Na abertura da COP29, o presidente do Azerbaijão, Ilham Aliyev, disse que o petróleo e o gás são “um presente de Deus” e rebateu as críticas à dependência de seu país da produção e exportação de combustíveis fósseis. A ministra brasileira Marina Silva retrucou às falas de Aliyev dizendo que o açúcar, por exemplo, também poderia ser considerado uma dádiva divina: “Mas, se comermos demais, ficaremos diabéticos”.
Gaston Browne, primeiro-ministro de Antígua e Barbuda, disse que os países devem reduzir tanto a dependência dos combustíveis fósseis quanto os subsídios que os sustentam. “Aqueles que dependem de combustíveis fósseis não querem uma transição acelerada e estão colocando o planeta em risco. A única maneira de não ultrapassar o limiar de 1,5 °C [de aquecimento global até o fim do século] é fazer a transição energética”, acrescentou.

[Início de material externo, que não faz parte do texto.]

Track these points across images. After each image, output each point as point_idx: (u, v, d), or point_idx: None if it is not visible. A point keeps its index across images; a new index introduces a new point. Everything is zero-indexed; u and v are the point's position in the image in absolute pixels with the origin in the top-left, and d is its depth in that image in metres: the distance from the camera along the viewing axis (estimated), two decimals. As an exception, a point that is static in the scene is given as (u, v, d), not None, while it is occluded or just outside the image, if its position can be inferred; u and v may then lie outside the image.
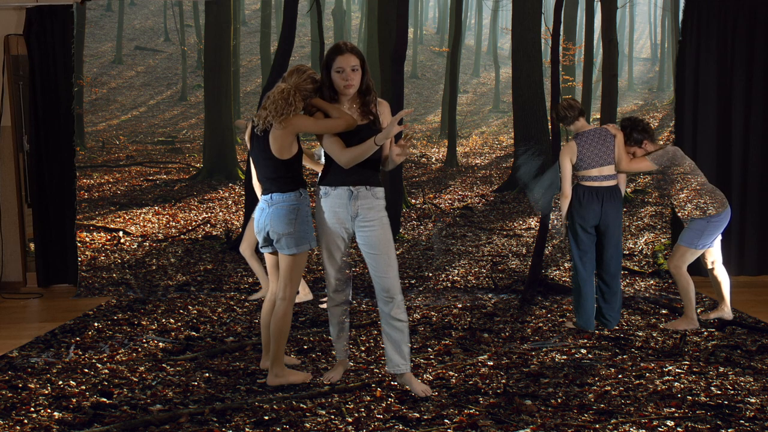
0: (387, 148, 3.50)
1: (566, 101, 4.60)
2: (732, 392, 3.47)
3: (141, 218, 6.45)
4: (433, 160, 6.72)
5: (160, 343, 4.47)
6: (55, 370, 3.97)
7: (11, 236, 6.29)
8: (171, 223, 6.48)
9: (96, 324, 4.95)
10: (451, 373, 3.83)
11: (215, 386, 3.68)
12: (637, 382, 3.64)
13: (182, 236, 6.42)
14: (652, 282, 5.90)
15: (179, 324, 4.94)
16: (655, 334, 4.51)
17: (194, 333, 4.71)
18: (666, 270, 5.88)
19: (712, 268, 4.75)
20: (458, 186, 6.59)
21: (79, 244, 6.22)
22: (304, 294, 5.49)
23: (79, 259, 6.19)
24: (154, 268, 6.18)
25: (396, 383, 3.63)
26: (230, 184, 6.64)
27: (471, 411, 3.28)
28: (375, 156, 3.48)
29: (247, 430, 3.12)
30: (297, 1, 6.28)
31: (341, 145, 3.38)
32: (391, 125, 3.25)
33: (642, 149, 4.58)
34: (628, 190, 6.10)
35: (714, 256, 4.72)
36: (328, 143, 3.42)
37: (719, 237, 4.66)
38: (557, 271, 6.01)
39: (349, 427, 3.13)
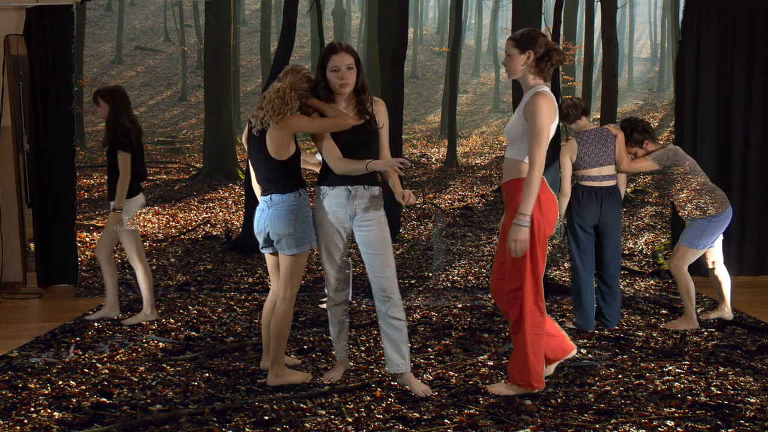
0: (385, 153, 3.53)
1: (571, 100, 4.61)
2: (732, 392, 3.47)
3: (141, 218, 6.45)
4: (433, 160, 6.72)
5: (160, 343, 4.47)
6: (55, 370, 3.97)
7: (11, 236, 6.29)
8: (171, 223, 6.48)
9: (96, 324, 4.95)
10: (451, 373, 3.83)
11: (215, 386, 3.68)
12: (637, 382, 3.64)
13: (182, 236, 6.42)
14: (652, 282, 5.90)
15: (179, 324, 4.94)
16: (655, 334, 4.51)
17: (194, 333, 4.71)
18: (666, 270, 5.88)
19: (713, 268, 4.75)
20: (458, 186, 6.59)
21: (79, 244, 6.21)
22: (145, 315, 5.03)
23: (79, 259, 6.19)
24: (154, 268, 6.18)
25: (396, 383, 3.63)
26: (230, 184, 6.64)
27: (471, 411, 3.28)
28: (373, 156, 3.49)
29: (247, 430, 3.12)
30: (297, 1, 6.27)
31: (338, 154, 3.40)
32: (387, 163, 3.31)
33: (643, 149, 4.59)
34: (628, 190, 6.10)
35: (715, 256, 4.72)
36: (326, 148, 3.42)
37: (720, 237, 4.66)
38: (557, 271, 6.01)
39: (349, 427, 3.13)
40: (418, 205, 6.46)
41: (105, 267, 5.02)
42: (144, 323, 4.95)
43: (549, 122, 3.26)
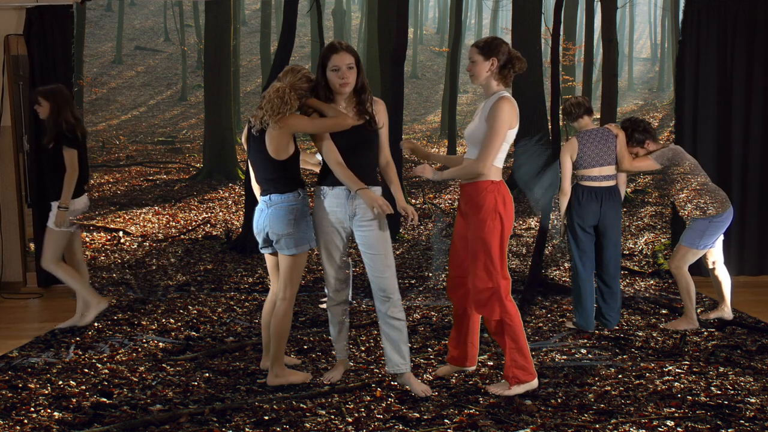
0: (385, 153, 3.54)
1: (576, 98, 4.62)
2: (732, 392, 3.47)
3: (141, 218, 6.45)
4: (433, 160, 6.72)
5: (160, 343, 4.47)
6: (55, 370, 3.97)
7: (11, 236, 6.28)
8: (171, 223, 6.49)
9: (96, 324, 4.95)
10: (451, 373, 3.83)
11: (215, 386, 3.68)
12: (637, 382, 3.64)
13: (182, 236, 6.42)
14: (652, 282, 5.90)
15: (179, 324, 4.94)
16: (655, 334, 4.51)
17: (194, 333, 4.71)
18: (666, 270, 5.88)
19: (714, 268, 4.75)
20: (458, 186, 6.60)
21: (79, 244, 6.21)
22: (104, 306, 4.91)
23: (79, 259, 6.19)
24: (154, 268, 6.18)
25: (396, 383, 3.63)
26: (230, 184, 6.64)
27: (471, 411, 3.28)
28: (373, 156, 3.50)
29: (247, 430, 3.12)
30: (297, 1, 6.28)
31: (337, 156, 3.40)
32: (371, 203, 3.32)
33: (644, 149, 4.59)
34: (628, 190, 6.10)
35: (715, 256, 4.72)
36: (325, 149, 3.42)
37: (721, 237, 4.66)
38: (557, 271, 6.01)
39: (349, 427, 3.13)
40: (418, 205, 6.47)
41: (78, 273, 4.88)
42: (145, 323, 4.95)
43: (508, 126, 3.37)
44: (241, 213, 6.43)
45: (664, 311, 5.12)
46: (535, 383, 3.51)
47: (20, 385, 3.71)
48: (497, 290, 3.41)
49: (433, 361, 4.05)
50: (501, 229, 3.41)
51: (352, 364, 3.97)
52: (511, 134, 3.42)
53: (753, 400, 3.36)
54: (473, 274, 3.47)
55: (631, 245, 6.19)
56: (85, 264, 4.97)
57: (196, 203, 6.53)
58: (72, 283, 4.82)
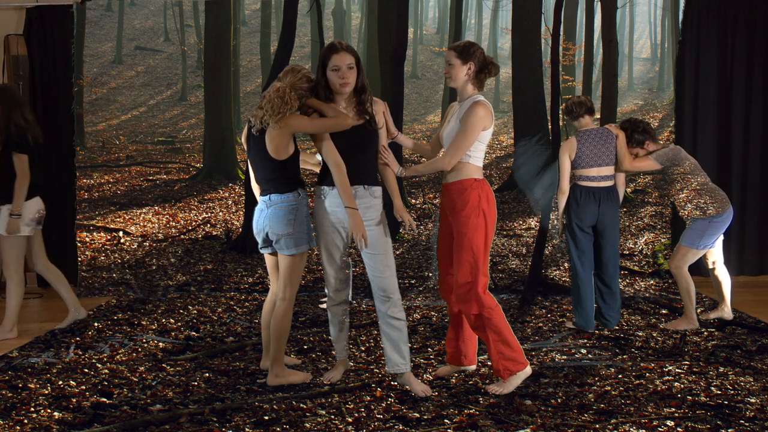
0: (383, 152, 3.54)
1: (578, 97, 4.64)
2: (732, 392, 3.47)
3: (141, 218, 6.45)
4: (433, 160, 6.72)
5: (160, 343, 4.47)
6: (55, 370, 3.97)
7: (11, 236, 6.28)
8: (171, 223, 6.48)
9: (96, 324, 4.95)
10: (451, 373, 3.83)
11: (215, 386, 3.68)
12: (637, 382, 3.65)
13: (182, 236, 6.42)
14: (652, 282, 5.90)
15: (179, 324, 4.94)
16: (655, 334, 4.51)
17: (194, 333, 4.71)
18: (666, 270, 5.88)
19: (713, 268, 4.76)
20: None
21: (79, 244, 6.21)
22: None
23: (79, 259, 6.19)
24: (154, 268, 6.18)
25: (396, 383, 3.63)
26: (230, 184, 6.64)
27: (471, 411, 3.29)
28: (373, 156, 3.50)
29: (247, 430, 3.12)
30: (297, 1, 6.28)
31: (337, 157, 3.40)
32: (353, 228, 3.35)
33: (644, 149, 4.59)
34: (628, 190, 6.09)
35: (715, 256, 4.72)
36: (326, 149, 3.42)
37: (721, 237, 4.66)
38: (557, 271, 6.01)
39: (349, 427, 3.13)
40: (418, 205, 6.47)
41: (48, 275, 4.82)
42: (145, 323, 4.94)
43: (481, 127, 3.43)
44: (241, 213, 6.43)
45: (664, 311, 5.12)
46: (528, 371, 3.53)
47: (20, 385, 3.71)
48: (474, 285, 3.44)
49: (433, 361, 4.05)
50: (485, 226, 3.45)
51: (352, 364, 3.97)
52: (485, 135, 3.48)
53: (753, 400, 3.36)
54: (456, 270, 3.50)
55: (631, 245, 6.19)
56: (52, 268, 4.83)
57: (196, 203, 6.53)
58: (12, 296, 4.67)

O secretário-geral da ONU, António Guterres, argumentou que, embora os minerais críticos representem “uma grande oportunidade de trazer prosperidade e eliminar a pobreza” nos países em desenvolvimento, eles também podem provocar “violações ao meio ambiente e os direitos humanos sem gerar cadeias de valor agregado”.
Na COP29, Guterres apresentou um relatório sobre minerais críticos produzido por um painel de especialistas. O relatório contém sete princípios para apoiar a extração responsável, justa e sustentável desses minerais centrais para as cadeias de produção das fontes renováveis de energia.
“A meta da COP29 deve incluir financiamento para que os países produtores de minerais críticos no Sul Global gerem valor agregado e resolvam os gargalos de energia, infraestrutura e mão de obra qualificada”, disse Suneeta Kaimal, co-autora do relatório da ONU e presidente do Instituto de Governança de Recursos Naturais.
A COP29 deve ser concluída na próxima sexta-feira, 22 de novembro. Os próximos dias conferência serão dedicados às negociações sobre os textos finais dos acordos da cúpula.